TO DO: Reproduce the part that runs from the start of the items through the line containing "v(9.52, 0) *", swapping every "skLineSegment" for "skLine" and leaving everything else unchanged.
────
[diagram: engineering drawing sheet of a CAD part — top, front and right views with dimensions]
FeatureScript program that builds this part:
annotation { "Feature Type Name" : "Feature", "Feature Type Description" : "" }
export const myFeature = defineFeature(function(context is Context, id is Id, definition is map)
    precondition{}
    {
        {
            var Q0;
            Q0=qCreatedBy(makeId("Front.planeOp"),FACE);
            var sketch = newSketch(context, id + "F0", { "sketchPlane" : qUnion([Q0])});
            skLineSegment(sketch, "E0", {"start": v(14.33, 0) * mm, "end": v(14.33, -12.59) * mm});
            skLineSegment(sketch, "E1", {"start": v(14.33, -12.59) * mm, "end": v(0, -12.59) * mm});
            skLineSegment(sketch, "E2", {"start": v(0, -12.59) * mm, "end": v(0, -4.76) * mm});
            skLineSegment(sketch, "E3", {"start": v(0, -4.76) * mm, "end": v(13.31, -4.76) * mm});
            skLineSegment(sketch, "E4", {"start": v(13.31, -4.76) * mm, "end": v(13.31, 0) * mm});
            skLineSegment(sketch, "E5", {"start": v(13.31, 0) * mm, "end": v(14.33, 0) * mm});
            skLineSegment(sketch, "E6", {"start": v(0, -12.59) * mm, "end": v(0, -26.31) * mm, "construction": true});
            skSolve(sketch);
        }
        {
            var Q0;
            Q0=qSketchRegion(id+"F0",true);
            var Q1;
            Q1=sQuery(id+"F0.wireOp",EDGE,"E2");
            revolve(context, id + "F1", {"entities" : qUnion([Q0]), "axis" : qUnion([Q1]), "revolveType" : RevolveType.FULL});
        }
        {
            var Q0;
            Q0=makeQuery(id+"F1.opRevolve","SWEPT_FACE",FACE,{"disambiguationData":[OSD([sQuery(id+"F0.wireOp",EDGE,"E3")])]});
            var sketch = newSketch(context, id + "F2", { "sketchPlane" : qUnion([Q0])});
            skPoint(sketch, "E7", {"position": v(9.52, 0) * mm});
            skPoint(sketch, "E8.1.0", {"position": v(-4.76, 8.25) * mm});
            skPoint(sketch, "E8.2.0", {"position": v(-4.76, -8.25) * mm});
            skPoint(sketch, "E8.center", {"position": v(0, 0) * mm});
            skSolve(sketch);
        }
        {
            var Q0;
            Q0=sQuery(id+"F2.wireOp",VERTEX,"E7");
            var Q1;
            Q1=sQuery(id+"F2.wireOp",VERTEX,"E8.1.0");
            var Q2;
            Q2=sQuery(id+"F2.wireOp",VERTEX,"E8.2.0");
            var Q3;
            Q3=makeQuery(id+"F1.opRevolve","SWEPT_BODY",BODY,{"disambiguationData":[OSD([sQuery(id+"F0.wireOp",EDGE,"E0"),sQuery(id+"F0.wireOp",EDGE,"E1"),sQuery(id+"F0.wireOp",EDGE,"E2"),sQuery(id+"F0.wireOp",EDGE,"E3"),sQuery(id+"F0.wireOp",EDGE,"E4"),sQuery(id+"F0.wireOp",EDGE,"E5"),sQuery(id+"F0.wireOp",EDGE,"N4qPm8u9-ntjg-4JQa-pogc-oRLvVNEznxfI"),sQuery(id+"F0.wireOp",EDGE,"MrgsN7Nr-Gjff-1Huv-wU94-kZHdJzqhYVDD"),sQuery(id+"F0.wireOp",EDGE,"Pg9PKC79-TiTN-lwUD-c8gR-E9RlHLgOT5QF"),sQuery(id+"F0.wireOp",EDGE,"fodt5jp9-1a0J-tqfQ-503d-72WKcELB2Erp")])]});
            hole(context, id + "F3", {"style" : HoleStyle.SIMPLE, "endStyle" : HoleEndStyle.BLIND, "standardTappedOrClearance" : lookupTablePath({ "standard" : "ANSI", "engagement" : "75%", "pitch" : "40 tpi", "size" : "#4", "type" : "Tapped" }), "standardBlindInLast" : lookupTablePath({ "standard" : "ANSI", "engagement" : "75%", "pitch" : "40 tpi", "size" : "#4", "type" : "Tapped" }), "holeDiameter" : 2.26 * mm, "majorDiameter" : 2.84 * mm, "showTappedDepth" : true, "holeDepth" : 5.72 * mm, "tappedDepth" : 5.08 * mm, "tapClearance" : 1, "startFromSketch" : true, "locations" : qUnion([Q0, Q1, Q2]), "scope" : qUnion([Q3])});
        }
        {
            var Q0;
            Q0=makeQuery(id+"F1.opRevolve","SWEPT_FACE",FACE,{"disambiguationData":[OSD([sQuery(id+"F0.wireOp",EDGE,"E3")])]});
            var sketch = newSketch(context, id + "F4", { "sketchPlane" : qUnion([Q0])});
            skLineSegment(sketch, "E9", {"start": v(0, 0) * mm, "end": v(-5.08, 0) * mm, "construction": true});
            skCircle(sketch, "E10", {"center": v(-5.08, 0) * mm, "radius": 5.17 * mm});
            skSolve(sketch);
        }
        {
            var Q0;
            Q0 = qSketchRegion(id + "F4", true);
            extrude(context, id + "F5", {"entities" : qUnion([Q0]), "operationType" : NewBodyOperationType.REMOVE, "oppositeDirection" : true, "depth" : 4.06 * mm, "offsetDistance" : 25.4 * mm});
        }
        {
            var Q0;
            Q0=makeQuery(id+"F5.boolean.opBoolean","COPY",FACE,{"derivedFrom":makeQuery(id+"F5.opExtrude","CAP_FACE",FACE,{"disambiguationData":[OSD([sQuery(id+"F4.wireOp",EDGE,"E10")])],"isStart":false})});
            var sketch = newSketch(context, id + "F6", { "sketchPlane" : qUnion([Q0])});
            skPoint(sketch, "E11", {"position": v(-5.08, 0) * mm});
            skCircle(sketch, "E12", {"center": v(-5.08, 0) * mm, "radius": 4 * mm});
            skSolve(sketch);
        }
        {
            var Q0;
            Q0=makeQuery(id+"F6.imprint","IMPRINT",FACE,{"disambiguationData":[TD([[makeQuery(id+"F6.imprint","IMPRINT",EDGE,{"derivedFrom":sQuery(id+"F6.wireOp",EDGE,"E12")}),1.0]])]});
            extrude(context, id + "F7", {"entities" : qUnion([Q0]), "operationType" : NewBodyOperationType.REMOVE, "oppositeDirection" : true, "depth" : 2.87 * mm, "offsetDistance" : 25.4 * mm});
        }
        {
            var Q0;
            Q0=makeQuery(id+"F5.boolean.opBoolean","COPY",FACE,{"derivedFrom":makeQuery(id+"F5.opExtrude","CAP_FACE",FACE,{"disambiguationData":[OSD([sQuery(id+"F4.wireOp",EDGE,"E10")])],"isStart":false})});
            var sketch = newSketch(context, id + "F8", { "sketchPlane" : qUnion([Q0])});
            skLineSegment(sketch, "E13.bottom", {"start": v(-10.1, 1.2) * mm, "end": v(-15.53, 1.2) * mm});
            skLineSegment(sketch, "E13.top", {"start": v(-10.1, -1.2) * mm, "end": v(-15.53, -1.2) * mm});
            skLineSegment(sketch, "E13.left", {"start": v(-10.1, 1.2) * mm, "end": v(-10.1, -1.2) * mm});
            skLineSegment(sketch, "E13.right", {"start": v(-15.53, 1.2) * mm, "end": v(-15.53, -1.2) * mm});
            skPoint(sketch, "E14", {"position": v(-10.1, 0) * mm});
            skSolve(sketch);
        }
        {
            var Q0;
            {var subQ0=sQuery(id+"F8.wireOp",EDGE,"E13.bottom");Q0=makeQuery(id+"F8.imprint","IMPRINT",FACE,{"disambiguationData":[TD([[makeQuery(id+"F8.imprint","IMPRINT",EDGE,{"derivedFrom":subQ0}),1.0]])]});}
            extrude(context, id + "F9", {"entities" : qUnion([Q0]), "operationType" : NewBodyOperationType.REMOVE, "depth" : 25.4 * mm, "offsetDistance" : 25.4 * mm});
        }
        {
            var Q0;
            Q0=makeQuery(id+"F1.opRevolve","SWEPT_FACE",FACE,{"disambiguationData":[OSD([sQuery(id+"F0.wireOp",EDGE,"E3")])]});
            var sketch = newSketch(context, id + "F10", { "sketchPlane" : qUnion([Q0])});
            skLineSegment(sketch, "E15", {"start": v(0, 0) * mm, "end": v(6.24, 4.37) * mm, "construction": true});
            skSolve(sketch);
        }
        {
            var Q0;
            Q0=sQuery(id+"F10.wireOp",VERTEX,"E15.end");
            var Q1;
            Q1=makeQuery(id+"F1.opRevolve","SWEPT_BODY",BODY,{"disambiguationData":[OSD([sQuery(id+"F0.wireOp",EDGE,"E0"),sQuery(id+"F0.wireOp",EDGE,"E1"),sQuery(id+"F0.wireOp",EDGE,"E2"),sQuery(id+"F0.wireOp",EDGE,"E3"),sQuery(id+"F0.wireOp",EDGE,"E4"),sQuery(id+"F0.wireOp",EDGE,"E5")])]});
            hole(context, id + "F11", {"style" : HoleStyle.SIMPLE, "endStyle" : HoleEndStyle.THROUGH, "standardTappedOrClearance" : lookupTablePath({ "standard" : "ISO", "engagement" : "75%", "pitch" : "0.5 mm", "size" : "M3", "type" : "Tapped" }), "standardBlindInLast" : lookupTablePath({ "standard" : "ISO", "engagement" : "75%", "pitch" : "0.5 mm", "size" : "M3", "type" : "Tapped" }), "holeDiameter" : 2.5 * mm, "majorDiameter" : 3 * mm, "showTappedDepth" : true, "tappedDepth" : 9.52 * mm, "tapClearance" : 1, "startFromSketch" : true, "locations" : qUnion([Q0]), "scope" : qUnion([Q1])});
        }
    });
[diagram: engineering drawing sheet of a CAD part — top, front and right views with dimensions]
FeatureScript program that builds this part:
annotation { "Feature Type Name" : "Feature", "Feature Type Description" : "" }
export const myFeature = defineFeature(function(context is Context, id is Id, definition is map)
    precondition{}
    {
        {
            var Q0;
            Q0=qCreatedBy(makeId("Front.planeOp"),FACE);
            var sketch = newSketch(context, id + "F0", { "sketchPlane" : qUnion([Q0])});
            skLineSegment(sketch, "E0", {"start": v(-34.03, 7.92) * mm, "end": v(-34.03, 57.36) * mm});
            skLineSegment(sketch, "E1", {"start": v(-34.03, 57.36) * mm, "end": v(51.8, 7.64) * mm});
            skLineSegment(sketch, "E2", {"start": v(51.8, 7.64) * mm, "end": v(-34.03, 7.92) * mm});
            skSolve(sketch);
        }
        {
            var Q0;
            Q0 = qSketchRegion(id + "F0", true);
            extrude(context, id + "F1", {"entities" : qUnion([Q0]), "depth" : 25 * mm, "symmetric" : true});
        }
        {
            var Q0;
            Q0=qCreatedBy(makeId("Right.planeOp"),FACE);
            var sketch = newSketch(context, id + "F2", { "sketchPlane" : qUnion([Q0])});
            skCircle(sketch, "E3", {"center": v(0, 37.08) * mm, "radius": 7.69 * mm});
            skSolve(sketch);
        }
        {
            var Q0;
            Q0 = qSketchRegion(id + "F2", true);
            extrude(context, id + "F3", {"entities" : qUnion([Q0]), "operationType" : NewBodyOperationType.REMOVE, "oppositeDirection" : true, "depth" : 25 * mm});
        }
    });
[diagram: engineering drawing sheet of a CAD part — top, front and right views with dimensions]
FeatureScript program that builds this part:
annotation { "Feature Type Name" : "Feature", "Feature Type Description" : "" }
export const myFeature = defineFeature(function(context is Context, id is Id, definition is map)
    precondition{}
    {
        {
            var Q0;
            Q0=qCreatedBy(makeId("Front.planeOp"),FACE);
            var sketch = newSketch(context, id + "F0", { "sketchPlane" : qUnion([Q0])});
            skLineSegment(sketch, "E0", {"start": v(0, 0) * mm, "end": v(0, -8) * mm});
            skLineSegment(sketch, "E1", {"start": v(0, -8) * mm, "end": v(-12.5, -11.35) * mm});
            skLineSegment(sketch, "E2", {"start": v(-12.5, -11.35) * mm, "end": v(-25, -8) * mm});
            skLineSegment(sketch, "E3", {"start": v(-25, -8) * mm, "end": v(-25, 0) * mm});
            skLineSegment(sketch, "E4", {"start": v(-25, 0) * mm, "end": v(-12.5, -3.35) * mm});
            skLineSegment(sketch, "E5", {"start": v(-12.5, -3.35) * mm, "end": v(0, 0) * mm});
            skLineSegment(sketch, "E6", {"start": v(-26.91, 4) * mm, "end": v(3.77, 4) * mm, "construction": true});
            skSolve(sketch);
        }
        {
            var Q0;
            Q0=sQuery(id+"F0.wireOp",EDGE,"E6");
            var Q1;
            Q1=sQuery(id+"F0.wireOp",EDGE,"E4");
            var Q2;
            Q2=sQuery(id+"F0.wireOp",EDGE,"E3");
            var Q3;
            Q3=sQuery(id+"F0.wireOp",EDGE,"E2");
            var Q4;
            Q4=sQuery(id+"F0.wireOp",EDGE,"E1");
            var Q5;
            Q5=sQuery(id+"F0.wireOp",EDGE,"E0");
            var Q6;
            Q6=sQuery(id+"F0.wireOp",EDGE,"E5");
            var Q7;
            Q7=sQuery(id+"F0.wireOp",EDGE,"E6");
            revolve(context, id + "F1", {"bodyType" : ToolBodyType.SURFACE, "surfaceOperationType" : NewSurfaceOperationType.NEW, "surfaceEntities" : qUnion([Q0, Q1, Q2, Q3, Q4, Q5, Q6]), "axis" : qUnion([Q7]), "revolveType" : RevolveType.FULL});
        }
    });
────
RESPONSE TO THE TASK:
[diagram: engineering drawing sheet of a CAD part — top, front and right views with dimensions]
FeatureScript program that builds this part:
annotation { "Feature Type Name" : "Feature", "Feature Type Description" : "" }
export const myFeature = defineFeature(function(context is Context, id is Id, definition is map)
    precondition{}
    {
        {
            var Q0;
            Q0=qCreatedBy(makeId("Front.planeOp"),FACE);
            var sketch = newSketch(context, id + "F0", { "sketchPlane" : qUnion([Q0])});
            skLine(sketch, "E0", {"start": v(14.33, 0) * mm, "end": v(14.33, -12.59) * mm});
            skLine(sketch, "E1", {"start": v(14.33, -12.59) * mm, "end": v(0, -12.59) * mm});
            skLine(sketch, "E2", {"start": v(0, -12.59) * mm, "end": v(0, -4.76) * mm});
            skLine(sketch, "E3", {"start": v(0, -4.76) * mm, "end": v(13.31, -4.76) * mm});
            skLine(sketch, "E4", {"start": v(13.31, -4.76) * mm, "end": v(13.31, 0) * mm});
            skLine(sketch, "E5", {"start": v(13.31, 0) * mm, "end": v(14.33, 0) * mm});
            skLine(sketch, "E6", {"start": v(0, -12.59) * mm, "end": v(0, -26.31) * mm, "construction": true});
            skSolve(sketch);
        }
        {
            var Q0;
            Q0=qSketchRegion(id+"F0",true);
            var Q1;
            Q1=sQuery(id+"F0.wireOp",EDGE,"E2");
            revolve(context, id + "F1", {"entities" : qUnion([Q0]), "axis" : qUnion([Q1]), "revolveType" : RevolveType.FULL});
        }
        {
            var Q0;
            Q0=makeQuery(id+"F1.opRevolve","SWEPT_FACE",FACE,{"disambiguationData":[OSD([sQuery(id+"F0.wireOp",EDGE,"E3")])]});
            var sketch = newSketch(context, id + "F2", { "sketchPlane" : qUnion([Q0])});
            skPoint(sketch, "E7", {"position": v(9.52, 0) * mm});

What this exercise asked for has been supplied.